ORGANIZATION OVERVIEW
- Temperature-controlled logistics industry
- Restaurant industry
- $2.18+ billion in revenue
- 7,300+ restaurants globally
- Headquartered in Dublin, Ohio.
RISKONNECT SOLUTION
- Business Continuity & Resilience
- RMIS
- ERM
- Compliance
- Third-Party Risk Management
- Business Continuity & Resilience
Challenge
“About 10 years ago, we started the journey with a claims migration. That initial implementation had a vision beyond just claims that really spanned what we now call GRC or integrated risk management. Back then, we appreciated the interconnection. We just didn’t understand how to connect it.”
“We started with a vision. We recognized that a number of the support functions – those areas that we associate with GRC – seemed to interact with the business relative with nearly the same information. So the simple premise became, what if you could ask the question once, minimize the disruption for the business, and each of the GRC programs could really leverage that response as an input for each of the individual programs. We then began to realize these programs really have quite a bit of overlap.”
Solution
“The interconnection and the benefit that comes from it really just continues to build. On the one hand, you could observe that it’s not all that complex. When you peel the onion back and get to the core, the information that we’re all using as inputs is very similar. We all use it and rely on it in different ways. But I think that was one of the surprises. The commonality, the similarities, the way we could leverage the same interaction with a business partner for separate and distinct purposes.”
Results
“One of the things that we didn’t realize when we began the journey was the interconnected nature of ERM and regulatory compliance. Now we view the two as nearly interchangeable with one another, with regulatory compliance representing a component of nearly every risk and a key critical input to the ERM program. Whether we’re gathering that information from the risk owner or to the contrary, whether we’re gathering that information from our regulatory compliance program.”

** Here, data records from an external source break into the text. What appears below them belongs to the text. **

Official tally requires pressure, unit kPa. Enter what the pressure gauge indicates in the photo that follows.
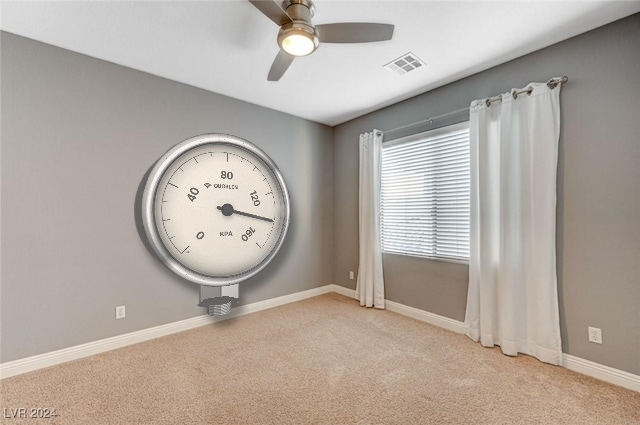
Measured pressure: 140 kPa
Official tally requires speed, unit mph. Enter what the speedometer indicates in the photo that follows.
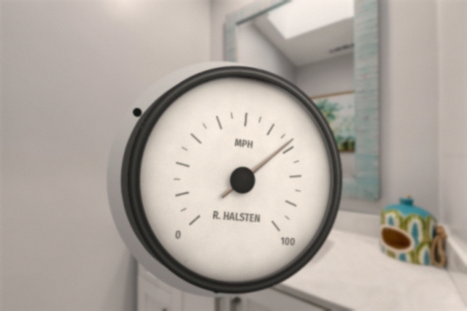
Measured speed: 67.5 mph
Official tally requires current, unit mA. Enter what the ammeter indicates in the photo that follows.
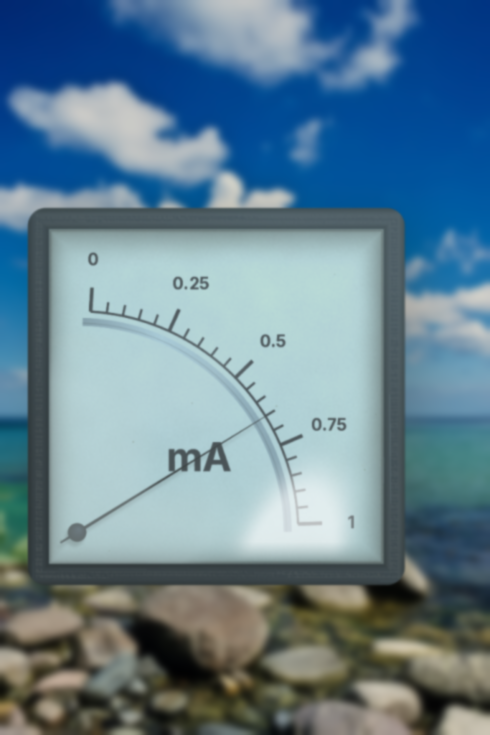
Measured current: 0.65 mA
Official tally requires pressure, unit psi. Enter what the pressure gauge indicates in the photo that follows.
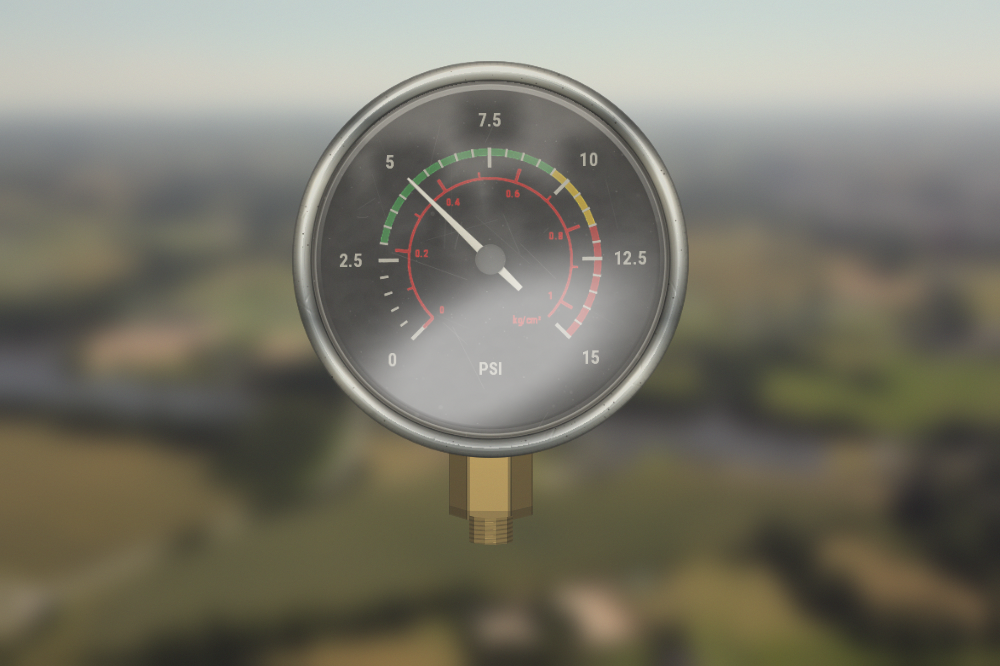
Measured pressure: 5 psi
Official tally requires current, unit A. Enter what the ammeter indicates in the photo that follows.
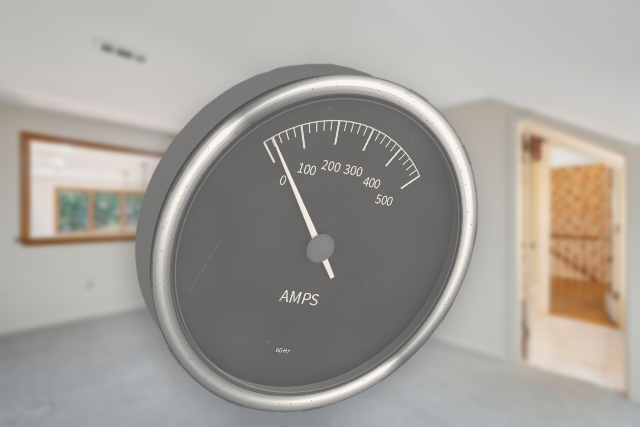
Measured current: 20 A
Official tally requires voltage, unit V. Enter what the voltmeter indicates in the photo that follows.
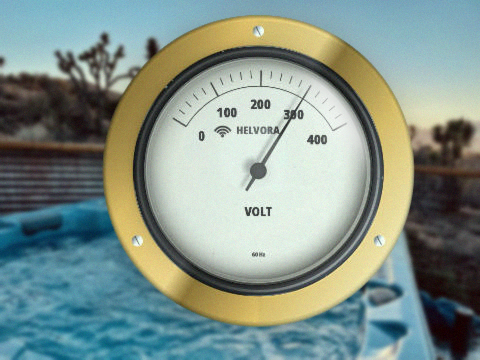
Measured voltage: 300 V
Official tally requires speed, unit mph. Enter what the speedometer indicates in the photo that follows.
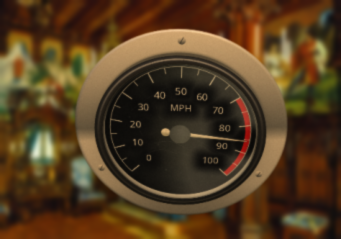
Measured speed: 85 mph
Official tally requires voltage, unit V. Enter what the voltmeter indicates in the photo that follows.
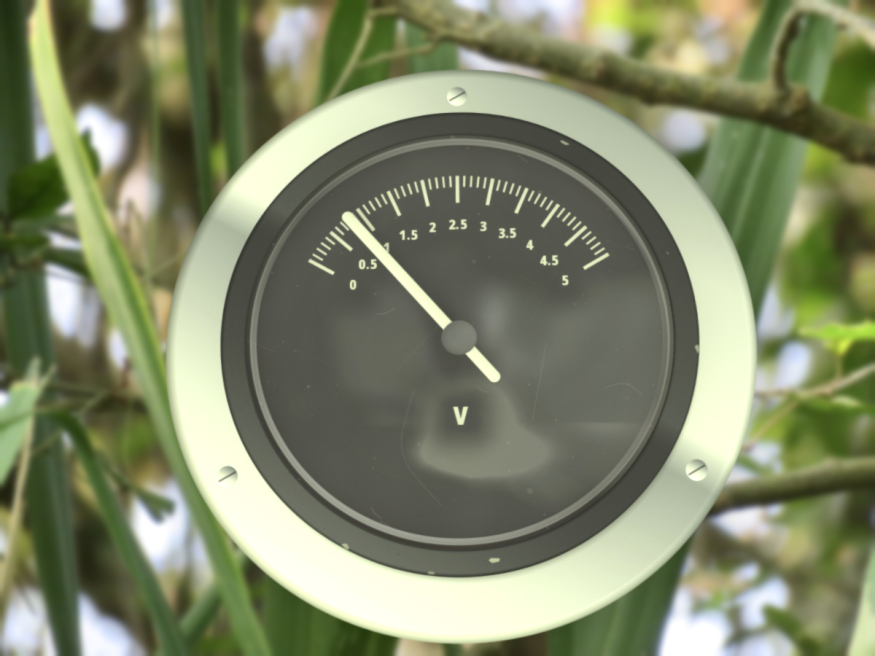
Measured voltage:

“Second example would relate to claims and not just claims directly, but as the continuum. It is the after-the-fact response to something that was less than desirable. If you create the feedback loop, the output of claims becomes the input of EHS or safety or accident prevention, and it is some of the best input that we’re able to come by. It provides us with tangible, practical, real examples of what works well – and what doesn’t work so well.”
What he likes best …
About the software:
“[Riskonnect] has absolutely changed the communication between groups … When we began to connect the programs and to connect the communications, we unlocked the omnichannel approach. Now we communicate not just in a forced or a cadence way, but really, truly, the input of one program is the output of another program, and vice versa – and thus the insight for program Y.”
About Riskonnect:
“I would describe Riskonnect as the backbone of what we’re doing. Riskonnect is really the interconnection. I don’t know that we’d find ourselves with the visibility that we have, with the perspective that we have, and with the single group of program owners now sitting at the same table, contributing to the success of the organization if we didn’t have Riskonnect to bring that together.”